Dream of gas tax holiday falters over job losses
WASHINGTON - The political vision of a summer gas tax holiday died a quick death in Congress, losing to a view that federal excise taxes on gasoline and diesel fuel will have to go up if they go anywhere.
Despite calls from the presidential campaign trail for a Memorial Day-to-Labor Day tax freeze, lawmakers quickly concluded with a prod from the construction industry that having $9 billion less to spend on highways could create a pre-election specter of thousands of lost jobs.
Now, lawmakers quietly are talking about raising fuel taxes by a dime from the current 18.4 cents a gallon on gasoline and 24.3 cents on diesel fuel.

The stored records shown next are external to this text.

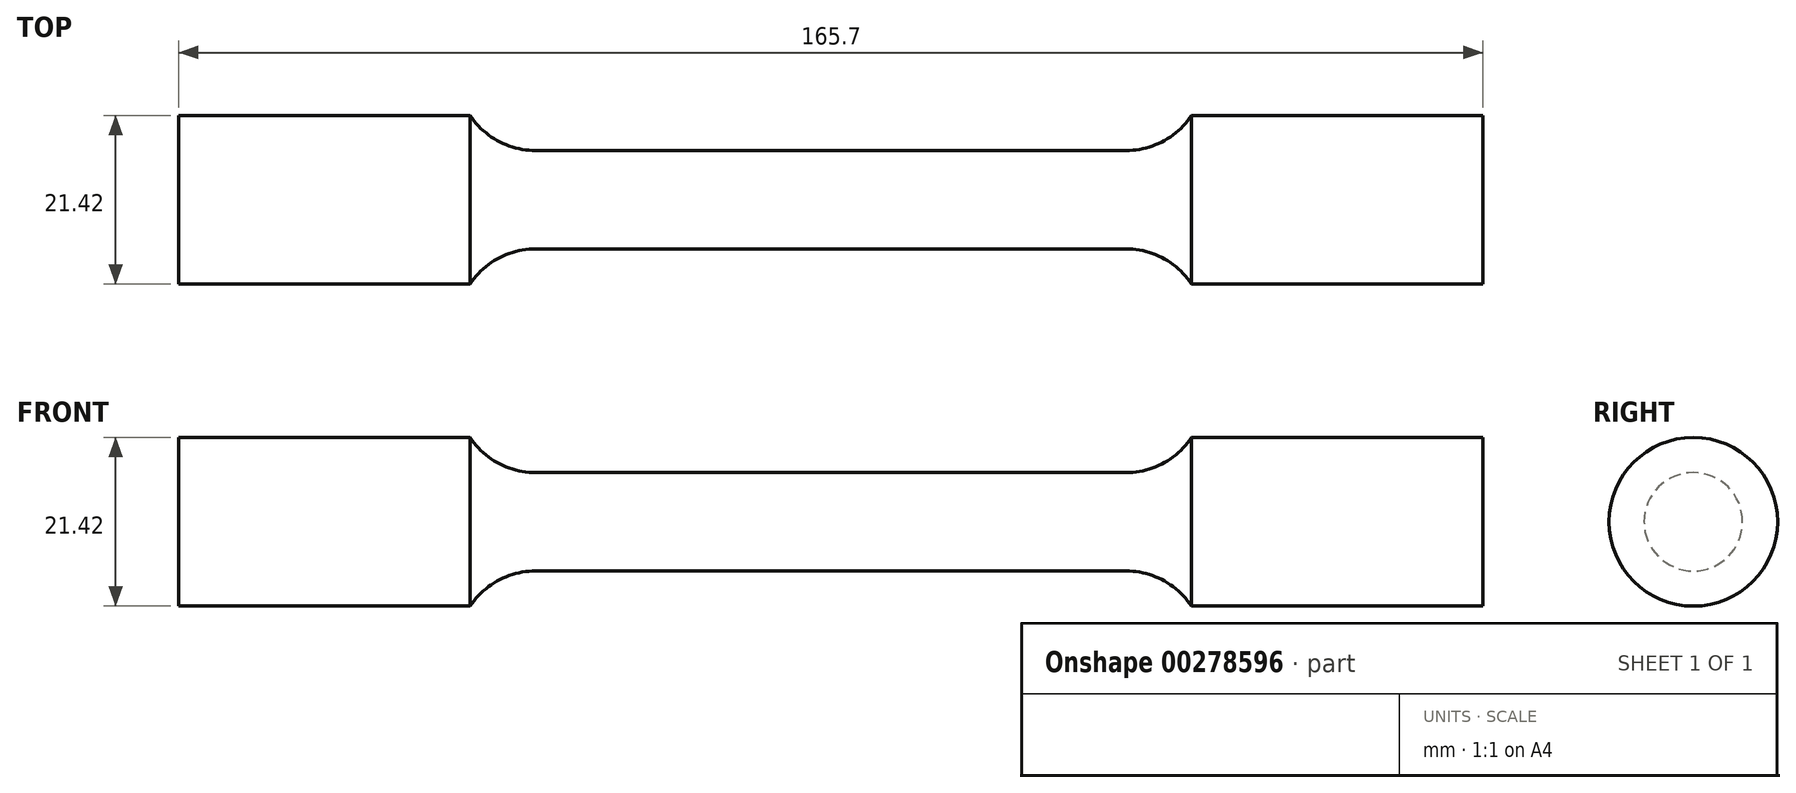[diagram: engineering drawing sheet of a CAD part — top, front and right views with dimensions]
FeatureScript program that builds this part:
annotation { "Feature Type Name" : "Feature", "Feature Type Description" : "" }
export const myFeature = defineFeature(function(context is Context, id is Id, definition is map)
    precondition{}
    {
        {
            var Q0;
            Q0=qCreatedBy(makeId("Front.planeOp"),FACE);
            var sketch = newSketch(context, id + "F0", { "sketchPlane" : qUnion([Q0])});
            skLineSegment(sketch, "E0", {"start": v(0, 6.25) * mm, "end": v(37.5, 6.25) * mm});
            skArc(sketch, "E1", {"start": v(37.5, 6.25) * mm, "mid": v(42.22, 7.44) * mm, "end": v(45.83, 10.7) * mm});
            skLineSegment(sketch, "E2", {"start": v(45.83, 10.7) * mm, "end": v(82.85, 10.7) * mm});
            skLineSegment(sketch, "E3", {"start": v(82.85, 10.7) * mm, "end": v(82.85, 0) * mm});
            skLineSegment(sketch, "E4.MirrorCS", {"start": v(0, 6.25) * mm, "end": v(-37.5, 6.25) * mm});
            skArc(sketch, "E5.MirrorCS", {"start": v(-37.5, 6.25) * mm, "mid": v(-42.22, 7.44) * mm, "end": v(-45.83, 10.7) * mm});
            skLineSegment(sketch, "E6.MirrorCS", {"start": v(-82.85, 10.7) * mm, "end": v(-82.85, 0) * mm});
            skLineSegment(sketch, "E7.MirrorCS", {"start": v(-45.83, 10.7) * mm, "end": v(-82.85, 10.7) * mm});
            skLineSegment(sketch, "E8", {"start": v(-82.85, 0) * mm, "end": v(82.85, 0) * mm});
            skSolve(sketch);
        }
        {
            var Q0;
            Q0 = qSketchRegion(id + "F0", true);
            var Q1;
            Q1=sQuery(id+"F0.wireOp",EDGE,"E8");
            revolve(context, id + "F1", {"entities" : qUnion([Q0]), "axis" : qUnion([Q1]), "revolveType" : RevolveType.FULL});
        }
    });
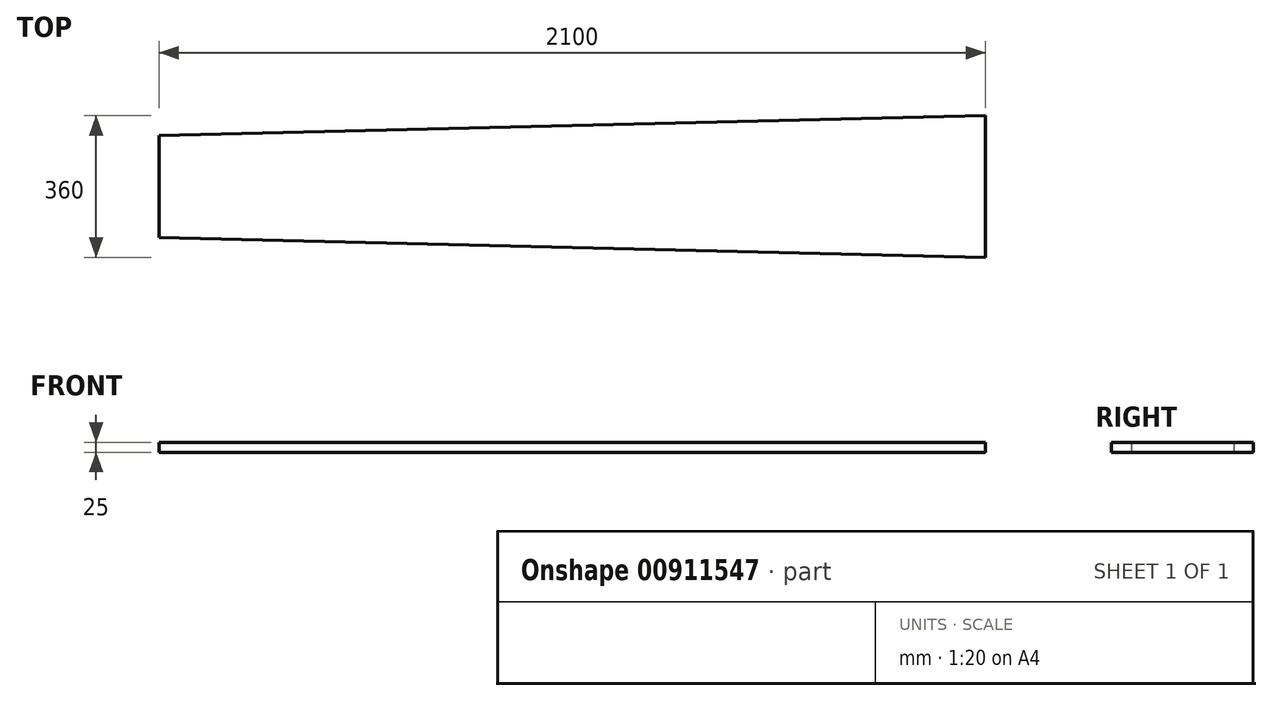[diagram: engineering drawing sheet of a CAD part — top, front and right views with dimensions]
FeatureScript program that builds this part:
annotation { "Feature Type Name" : "Feature", "Feature Type Description" : "" }
export const myFeature = defineFeature(function(context is Context, id is Id, definition is map)
    precondition{}
    {
        {
            var Q0;
            Q0=qCreatedBy(makeId("Top.planeOp"),FACE);
            var sketch = newSketch(context, id + "F0", { "sketchPlane" : qUnion([Q0])});
            skLineSegment(sketch, "E0", {"start": v(0, 0) * mm, "end": v(0, -360) * mm});
            skLineSegment(sketch, "E1", {"start": v(0, -360) * mm, "end": v(-2100, -310) * mm});
            skLineSegment(sketch, "E2", {"start": v(-2100, -310) * mm, "end": v(-2100, -50) * mm});
            skLineSegment(sketch, "E3", {"start": v(-2100, -50) * mm, "end": v(0, 0) * mm});
            skSolve(sketch);
        }
        {
            var Q0;
            Q0=makeQuery(id+"F0.imprint","IMPRINT",FACE,{"disambiguationData":[TD([[makeQuery(id+"F0.imprint","IMPRINT",EDGE,{"derivedFrom":sQuery(id+"F0.wireOp",EDGE,"E0")}),-1.0]])]});
            extrude(context, id + "F1", {"entities" : qUnion([Q0]), "depth" : 25 * mm, "offsetDistance" : 25 * mm});
        }
        {
            var Q0;
            Q0=makeQuery(id+"F1.opExtrude","CAP_FACE",FACE,{"disambiguationData":[OSD([sQuery(id+"F0.wireOp",EDGE,"E0"),sQuery(id+"F0.wireOp",EDGE,"E1"),sQuery(id+"F0.wireOp",EDGE,"E2"),sQuery(id+"F0.wireOp",EDGE,"E3")])],"isStart":false});
            var sketch = newSketch(context, id + "F2", { "sketchPlane" : qUnion([Q0])});
            skLineSegment(sketch, "E4", {"start": v(0, -360) * mm, "end": v(32.84, -908.53) * mm});
            skLineSegment(sketch, "E5", {"start": v(32.84, -908.53) * mm, "end": v(103.84, -1328.61) * mm});
            skLineSegment(sketch, "E6", {"start": v(103.84, -1328.61) * mm, "end": v(234.01, -1328.61) * mm});
            skLineSegment(sketch, "E7", {"start": v(234.01, -1328.61) * mm, "end": v(193.98, 1467.54) * mm});
            skLineSegment(sketch, "E8", {"start": v(193.98, 1467.54) * mm, "end": v(68.26, 1411.17) * mm});
            skLineSegment(sketch, "E9", {"start": v(68.26, 1411.17) * mm, "end": v(-87.27, 1199.26) * mm});
            skLineSegment(sketch, "E10", {"start": v(-87.27, 1199.26) * mm, "end": v(-128.09, 896.15) * mm});
            skLineSegment(sketch, "E11", {"start": v(-128.09, 896.15) * mm, "end": v(-80.07, 367.2) * mm});
            skLineSegment(sketch, "E12", {"start": v(-80.07, 367.2) * mm, "end": v(0, 0) * mm});
            skSolve(sketch);
        }
        {
            var Q0;
            Q0=makeQuery(id+"F2.imprint","IMPRINT",FACE,{"disambiguationData":[TD([[makeQuery(id+"F2.imprint","IMPRINT",EDGE,{"derivedFrom":sQuery(id+"F2.wireOp",EDGE,"E4")}),1.0]])]});
            var Q1;
            Q1=sQuery(id+"F2.wireOp",EDGE,"E7");
            revolve(context, id + "F3", {"surfaceOperationType" : NewSurfaceOperationType.NEW, "entities" : qUnion([Q0]), "axis" : qUnion([Q1]), "revolveType" : RevolveType.FULL});
        }
        {
            var Q0;
            Q0=makeQuery(id+"F3.opRevolve","SWEPT_BODY",BODY,{"disambiguationData":[OSD([sQuery(id+"F0.wireOp",EDGE,"E0"),sQuery(id+"F2.wireOp",EDGE,"E4"),sQuery(id+"F2.wireOp",EDGE,"E5"),sQuery(id+"F2.wireOp",EDGE,"E6"),sQuery(id+"F2.wireOp",EDGE,"E7"),sQuery(id+"F2.wireOp",EDGE,"E8"),sQuery(id+"F2.wireOp",EDGE,"E9"),sQuery(id+"F2.wireOp",EDGE,"E10"),sQuery(id+"F2.wireOp",EDGE,"E11"),sQuery(id+"F2.wireOp",EDGE,"E12")])]});
            deleteBodies(context, id + "F4", {"entities" : qUnion([Q0])});
        }
    });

With gas prices setting records daily, Republican presidential hopeful John McCain and former Democratic candidate Hillary Rodham Clinton called for a 90-day suspension of the federal fuel tax to give drivers a little relief at the pump. The fuel taxes go into the Highway Trust Fund, which is used for road construction and repair and mass transit.
Clinton suggested making up for the loss by imposing a windfall profit tax on oil companies, an idea that Republicans rejected. McCain said the money could come out of the general Treasury fund, in effect adding to the federal deficit, and is still getting mileage from the idea.
"Some economists don't think much of my gas tax holiday," he said in a speech this month. "But the American people like it, and so do small business owners."
Barack Obama, the likely Democratic nominee, opposed the idea from the beginning and the White House gave it a cold shoulder. Depriving the 52-year-old Highway Trust Fund of $9 billion at a time when it is heading into the red doomed the notion of a gas tax holiday in Congress.
The chairman of the House Transportation and Infrastructure Committee, Rep. James Oberstar, and the chairman of the highway subcommittee, Rep. Peter DeFazio, presented fellow lawmakers with a list of how many jobs and how much money each state would lose. It ranged from $30 million and 1,000 jobs in Vermont to $664 million and 23,000 jobs in California.
"Because the trust fund is already looking at a looming shortfall, it would have moved project cancellations into the construction season," DeFazio, D-Ore., said in an interview. He said it was "highly unlikely" that oil companies would have passed savings along to consumers.
Just three years ago, that trust fund enjoyed a surplus of $10 billion. Even without a tax freeze, the fund is projected to finish 2009 with a deficit of $3 billion. That that could grow as Americans drive less and buy less gas because of higher pump prices.